Task goal: Reproduce the records below in their entirety, character for character.

Supplied data:
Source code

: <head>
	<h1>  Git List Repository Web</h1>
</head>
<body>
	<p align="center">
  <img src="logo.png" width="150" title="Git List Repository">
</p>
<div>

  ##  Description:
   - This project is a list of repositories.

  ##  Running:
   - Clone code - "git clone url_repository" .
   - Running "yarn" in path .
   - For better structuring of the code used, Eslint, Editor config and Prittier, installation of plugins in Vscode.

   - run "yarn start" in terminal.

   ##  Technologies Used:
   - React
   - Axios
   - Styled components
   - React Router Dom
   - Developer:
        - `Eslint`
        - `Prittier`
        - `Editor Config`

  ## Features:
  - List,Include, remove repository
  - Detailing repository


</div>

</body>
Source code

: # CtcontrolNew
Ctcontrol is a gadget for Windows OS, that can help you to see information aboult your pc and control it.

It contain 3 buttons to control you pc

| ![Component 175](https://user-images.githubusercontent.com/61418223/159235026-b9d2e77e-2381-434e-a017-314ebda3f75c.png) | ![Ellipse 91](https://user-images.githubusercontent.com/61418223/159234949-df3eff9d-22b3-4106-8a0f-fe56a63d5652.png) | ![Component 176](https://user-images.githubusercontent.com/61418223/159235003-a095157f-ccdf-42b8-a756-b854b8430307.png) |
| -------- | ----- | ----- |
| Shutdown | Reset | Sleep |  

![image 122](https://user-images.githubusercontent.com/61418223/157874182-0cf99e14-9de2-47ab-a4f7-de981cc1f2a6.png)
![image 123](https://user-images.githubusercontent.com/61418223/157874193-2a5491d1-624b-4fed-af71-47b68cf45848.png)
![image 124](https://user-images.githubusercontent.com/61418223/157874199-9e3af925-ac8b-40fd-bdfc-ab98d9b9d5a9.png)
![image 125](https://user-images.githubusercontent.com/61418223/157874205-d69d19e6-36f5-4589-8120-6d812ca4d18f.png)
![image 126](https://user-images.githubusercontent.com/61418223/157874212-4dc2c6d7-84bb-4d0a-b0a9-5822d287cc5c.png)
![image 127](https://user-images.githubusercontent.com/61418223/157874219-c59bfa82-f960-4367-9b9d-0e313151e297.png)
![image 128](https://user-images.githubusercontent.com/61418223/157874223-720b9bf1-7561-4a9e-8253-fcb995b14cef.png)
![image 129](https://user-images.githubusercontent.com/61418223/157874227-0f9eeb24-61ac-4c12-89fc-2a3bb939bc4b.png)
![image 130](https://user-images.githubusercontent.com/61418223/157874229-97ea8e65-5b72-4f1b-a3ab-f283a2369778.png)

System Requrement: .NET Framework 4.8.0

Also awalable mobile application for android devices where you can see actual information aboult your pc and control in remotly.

Solution to the exercise:
Source code

: <head>
	<h1>  Git List Repository Web</h1>
</head>
<body>
	<p align="center">
  <img src="logo.png" width="150" title="Git List Repository">
</p>
<div>

  ##  Description:
   - This project is a list of repositories.

  ##  Running:
   - Clone code - "git clone url_repository" .
   - Running "yarn" in path .
   - For better structuring of the code used, Eslint, Editor config and Prittier, installation of plugins in Vscode.

   - run "yarn start" in terminal.

   ##  Technologies Used:
   - React
   - Axios
   - Styled components
   - React Router Dom
   - Developer:
        - `Eslint`
        - `Prittier`
        - `Editor Config`

  ## Features:
  - List,Include, remove repository
  - Detailing repository


</div>

</body>
Source code

: # CtcontrolNew
Ctcontrol is a gadget for Windows OS, that can help you to see information aboult your pc and control it.

It contain 3 buttons to control you pc

| ![Component 175](https://user-images.githubusercontent.com/61418223/159235026-b9d2e77e-2381-434e-a017-314ebda3f75c.png) | ![Ellipse 91](https://user-images.githubusercontent.com/61418223/159234949-df3eff9d-22b3-4106-8a0f-fe56a63d5652.png) | ![Component 176](https://user-images.githubusercontent.com/61418223/159235003-a095157f-ccdf-42b8-a756-b854b8430307.png) |
| -------- | ----- | ----- |
| Shutdown | Reset | Sleep |  

![image 122](https://user-images.githubusercontent.com/61418223/157874182-0cf99e14-9de2-47ab-a4f7-de981cc1f2a6.png)
![image 123](https://user-images.githubusercontent.com/61418223/157874193-2a5491d1-624b-4fed-af71-47b68cf45848.png)
![image 124](https://user-images.githubusercontent.com/61418223/157874199-9e3af925-ac8b-40fd-bdfc-ab98d9b9d5a9.png)
![image 125](https://user-images.githubusercontent.com/61418223/157874205-d69d19e6-36f5-4589-8120-6d812ca4d18f.png)
![image 126](https://user-images.githubusercontent.com/61418223/157874212-4dc2c6d7-84bb-4d0a-b0a9-5822d287cc5c.png)
![image 127](https://user-images.githubusercontent.com/61418223/157874219-c59bfa82-f960-4367-9b9d-0e313151e297.png)
![image 128](https://user-images.githubusercontent.com/61418223/157874223-720b9bf1-7561-4a9e-8253-fcb995b14cef.png)
![image 129](https://user-images.githubusercontent.com/61418223/157874227-0f9eeb24-61ac-4c12-89fc-2a3bb939bc4b.png)
![image 130](https://user-images.githubusercontent.com/61418223/157874229-97ea8e65-5b72-4f1b-a3ab-f283a2369778.png)

System Requrement: .NET Framework 4.8.0

Also awalable mobile application for android devices where you can see actual information aboult your pc and control in remotly.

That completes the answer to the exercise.